** Dataset records follows **

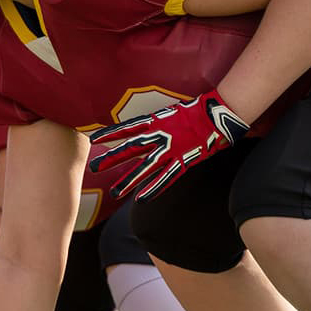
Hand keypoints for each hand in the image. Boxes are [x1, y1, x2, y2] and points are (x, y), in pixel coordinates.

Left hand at [87, 90, 247, 199]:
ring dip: (129, 180)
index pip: (127, 128)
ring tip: (114, 192)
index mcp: (156, 121)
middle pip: (131, 149)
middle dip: (111, 159)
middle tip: (93, 167)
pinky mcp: (183, 161)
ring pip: (145, 168)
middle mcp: (160, 136)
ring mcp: (171, 150)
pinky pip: (166, 178)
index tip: (93, 139)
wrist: (217, 115)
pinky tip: (141, 199)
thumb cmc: (196, 111)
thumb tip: (144, 128)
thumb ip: (156, 122)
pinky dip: (153, 189)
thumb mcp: (170, 112)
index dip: (110, 133)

** End of Dataset records **

Work to complete ->
From the data above, copy each line where the string "thumb" appears.

Output of the exercise ->
thumb cmc: (196, 111)
thumb tip: (144, 128)
thumb ip: (156, 122)
thumb mcp: (170, 112)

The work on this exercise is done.